There are certain factors that may increase your risk for developing gum disease. These can include the following:
- Smoking (or chewing tobacco)
- Certain Medications – steroids, cancer therapy or anti-epilepsy drugs.
- Bridges that no longer fit properly
- Crooked Teeth
- Old Fillings
Even though you may have gum disease and not know you have it, there are some symptoms that you can be aware of. These include the following:
- Gums that easily bleed.
- Tender, red and swollen gums.
- Having persistent bad breath or noticing a bad taste.

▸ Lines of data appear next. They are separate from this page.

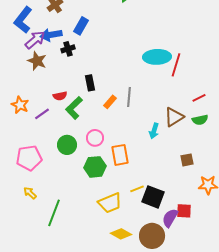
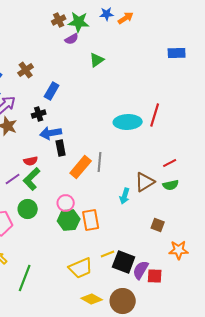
blue arrow: (51, 35) -> (51, 133), moved
red line: (176, 65) -> (155, 115), moved
orange rectangle: (110, 102) -> (81, 167), size x1.6
green L-shape: (74, 108) -> (32, 179), moved
green circle: (67, 145) -> (28, 209), moved
brown square: (187, 160) -> (158, 225), turned 32
green hexagon: (95, 167) -> (69, 220), moved
purple semicircle: (170, 218) -> (141, 270), moved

- Noticing that some of your permanent teeth may be loose or are separating.
- When you bite, you notice there’s a change in how your teeth fit together.
Treating Gum Disease
If you have gum disease, treating it will depend on the severity of your particular situation. Here are a few treatment options:
- Deep teeth cleaning – This is a more vigorous form of teeth cleaning that may include scaling, which removes tartar from above and below the gum line, as well as root planning, which smoothes any rough spots on the tooth’s root surfaces and removes any diseased deposits. Cleaning and smoothing the root area helps heal the gums, while making it more difficult for plaque to find areas from which to grow.
- Antibiotic medications, such as Arestin TM, can be placed in the infected gums around your teeth. These antibiotics treat the bacteria that causes gum disease and can help promote healing and pocket reduction after scaling and root planning.
- Periodontal surgery and laser gum surgery
- Dental Implants
Keeping Gum Disease Away!
There’s no reason to lose a tooth to gum disease. In fact, there’s plenty you can do to reduce your risk of ever getting this disease. Stay on top of your routine dental check-ups, which include periodontal exams, are vital for the health of your gums, your teeth and your overall health. And practice good dental hygiene at home by brushing twice a day and flossing.